The Licentiate Vidriera
Recounts the strange adventures of a student, Tomás Rodaja, who, after serving as a soldier in Italy, returned to continue his studies at Salamanca and went crazy for believing himself to be made of glass, while maintaining a strange lucidity and wit.
The Force of Blood
The rape of Leocadia by a young nobleman of Toledo and how, over time and after having had a child from that situation, she ends up marrying the rapist.
The Jealous Extremaduran
Develops the disappointment of an old Indian man who marries a fourteen-year-old girl. Even though he tries to save her in his prison-house by all means, she ends up being seduced by a boy.
The Illustrious Mop
Relates the process of love between a young nobleman and a beautiful mop, the supposed daughter of an innkeeper from Toledo, who is, indeed, of noble birth. Again, Cervantes is led here by his optimistic, idealized, and romantic vein.
The Two Maids
Narrates the adventures of two youths who, in male disguise (a widely used resource in novels and drama of the time), go after their love until they get married.
Mrs. Cornelia
Counts the fortunes of two Basque nobles in Italy who take charge of a young single mother. This one ends up marrying her lover, who happens to be the Duke of Milan.
The Fraudulent Marriage
It tells how a poor lieutenant, trying to lure a rich lady, is apparently abandoned by her after being infected with syphilis. From his hospital bed, he hears two dogs…
The Dialogue of the Dogs
Embedded within the previous novel, it is the transcript that the lieutenant makes of the conversation between two dogs that, gifted with speech, have committed deceit and chicanery by the masters they have served.
3) The work of Persiles and Sigismunda
A Byzantine novel that blends realism and idealism and the adventures of two lovers who, after a long and eventful journey through several countries, arrive in Rome, where they get married (the work referred to in the title are the shipwrecks, dangers, kidnappings, etc., that the characters go through).

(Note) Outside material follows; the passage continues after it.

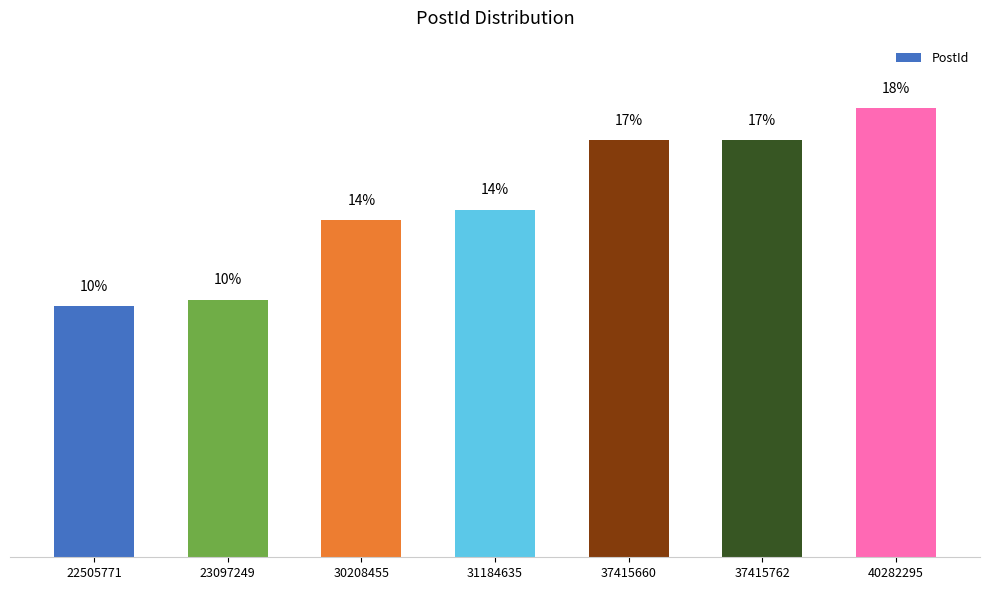

What is the minimum value shown in the chart?

22505771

4) Don Quixote de la Mancha (Alonso Quijano)
The work is published in two parts: the first (1605, with the title “The Ingenious Hidalgo Don Quixote de la Mancha”) and the second (1615, with the title “The Ingenious Knight Don Quixote de la Mancha”).
Structure of the Work
Don Quixote is organized by developing a primary action in three outings: the first and second are recounted in the same part, and the third covers the entire second half.
Schedule
- Departure from the village: The first time he leaves his home alone, and the rest he will stay with his faithful squire Sancho Panza.
- Series of adventures: The knight’s adventures happen similarly.

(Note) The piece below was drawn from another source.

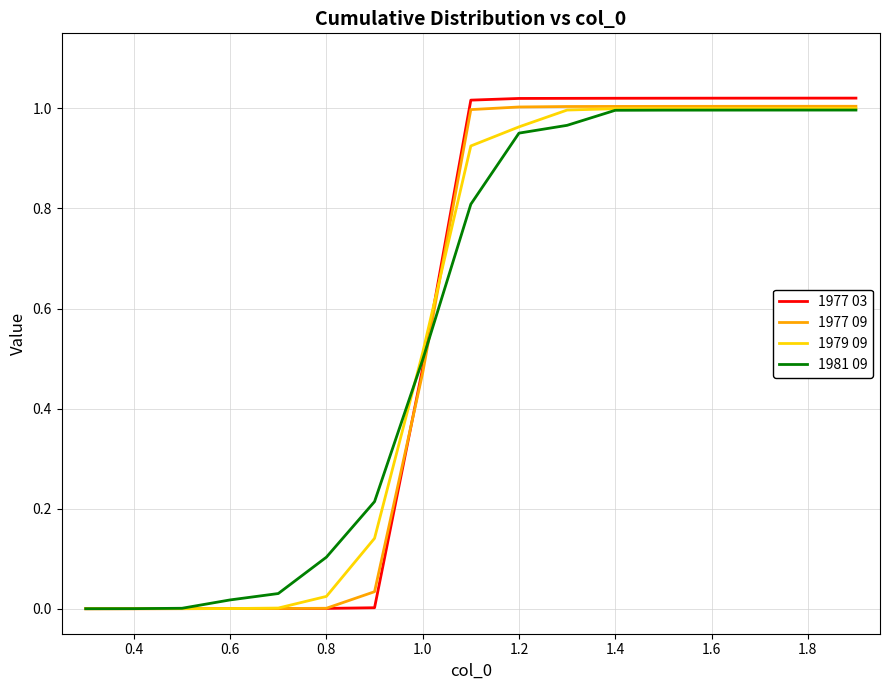

Is this an area chart (filled region under the line)?

No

- The third outing is a change: The protagonist is no longer mistaken but disfigures reality.
- Return to the village: The three outings conclude with Don Quixote’s return: the first two in harsh conditions and the last to die.
Characters
Don Quixote and Sancho are two distinct and complementary figures who become friends through dialogue.
Don Quixote
The character is described as tall and thin, old, angry, educated, a great reader, single, solitary, brave, and impulsive. His madness, the central theme of the play, leads him to become a knight. He wants and believes to be a knight-errant but knows he is pretending.
Sancho
Opposed to his master, Sancho is short and paunchy, prudent, illiterate, married, practical, and peaceful: a farmer who agrees to serve Don Quixote by the promised reward of an island.
Dulcinea
A fiction of Don Quixote, created from Aldonza Lorenzo, a strong and ugly peasant whom the hero has just seen and has never spoken to.

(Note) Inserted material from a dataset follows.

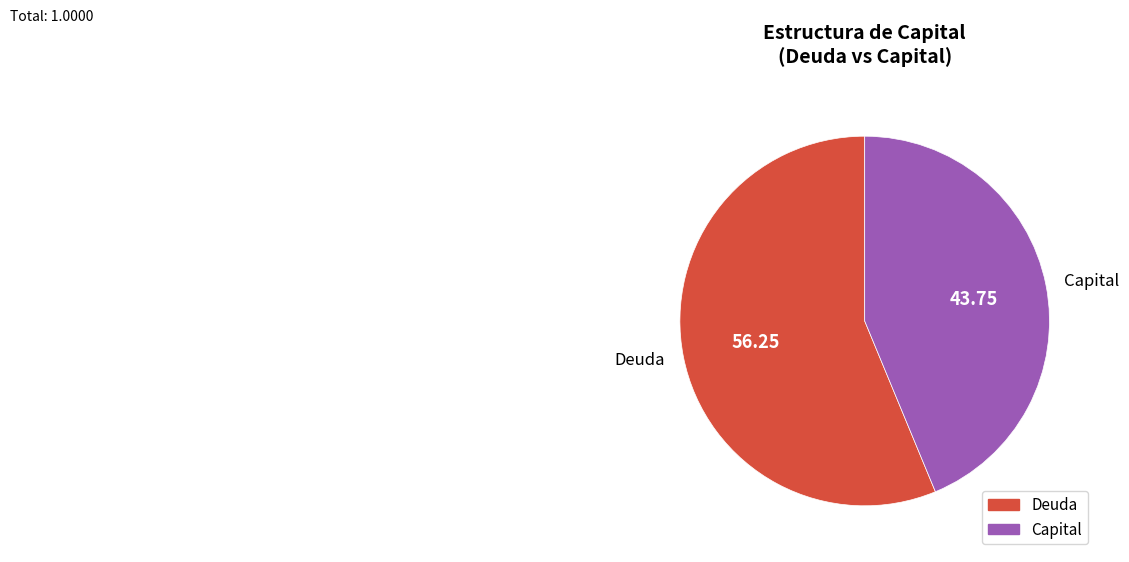

Combined, do Deuda and Capital account for over 50%?

Yes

Themes and Meaning of the Work
The main themes are idealism, freedom, love, madness, and literature.
The Narration and Narrators of Don Quixote
Narrator Home
Account from a higher level and external to the story. It is omniscient and sometimes uses the first person.
Narrators-Characters
The main narrator gives the floor to the characters who have various kinds of stories in which they play different roles.